After his funeral, I drove to the Himalayan Institute in Pennsylvania for a three-day Ayurvedic retreat meant to bring things back into balance. Thanks to 72 hours of vegetarian meals, yoga classes, and sessions with a holistic doctor, I returned home hopeful. But less than two weeks later, a chaplain from my local hospital called to inform me that my husband had been the victim of a hit-and-run. "Are you f—ing kidding me?" I shrieked.
At the hospital, when I saw his face, so bruised it was almost unrecognizable, I realized there was no right way to absorb this kind of pain. My life had become a cruel joke.

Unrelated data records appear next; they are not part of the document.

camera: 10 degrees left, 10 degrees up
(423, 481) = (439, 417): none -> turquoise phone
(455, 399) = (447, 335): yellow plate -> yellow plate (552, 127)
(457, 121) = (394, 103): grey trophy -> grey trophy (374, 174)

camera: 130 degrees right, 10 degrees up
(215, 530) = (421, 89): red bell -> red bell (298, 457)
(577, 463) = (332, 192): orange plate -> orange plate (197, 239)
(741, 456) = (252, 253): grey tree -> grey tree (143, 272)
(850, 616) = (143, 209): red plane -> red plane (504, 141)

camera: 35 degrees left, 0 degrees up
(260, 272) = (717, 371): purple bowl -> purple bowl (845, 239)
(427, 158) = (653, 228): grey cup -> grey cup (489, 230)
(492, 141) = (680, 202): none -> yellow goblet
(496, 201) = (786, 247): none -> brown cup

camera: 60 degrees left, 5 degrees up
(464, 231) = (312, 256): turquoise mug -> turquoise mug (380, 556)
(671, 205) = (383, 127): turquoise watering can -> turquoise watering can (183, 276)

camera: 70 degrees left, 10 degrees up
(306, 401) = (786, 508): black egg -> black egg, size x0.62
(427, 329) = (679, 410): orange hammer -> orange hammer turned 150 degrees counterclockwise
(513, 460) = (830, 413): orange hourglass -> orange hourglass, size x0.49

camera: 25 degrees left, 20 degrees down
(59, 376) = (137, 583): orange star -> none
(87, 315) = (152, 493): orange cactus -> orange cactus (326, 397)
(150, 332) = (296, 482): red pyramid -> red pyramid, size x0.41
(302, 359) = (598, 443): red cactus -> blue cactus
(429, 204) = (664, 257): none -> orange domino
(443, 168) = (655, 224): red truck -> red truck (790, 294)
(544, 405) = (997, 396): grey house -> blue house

And yet. When Jason came home, he immediately began cracking wise. And that set the tone for how we regarded his situation: with levity and something like grace.
Him: "My arm hurts. Take your top off—it's the only thing that will help."
Me: "You got hit in a crosswalk at 7 A.M.? Dude, I think God smited you."
When a stranger asked how he broke his arm, he said: "Arm wrestling with my mother-in-law. I won."
We laughed every day, and despite all that we had endured, I was happy. I won't go so far as to say that his being run over was a gift. I will say that the accident reminded me how remarkable humor can be. My husband's laughter is like medicine. When times get tough, he finds the funny—and I just lean in for the joke.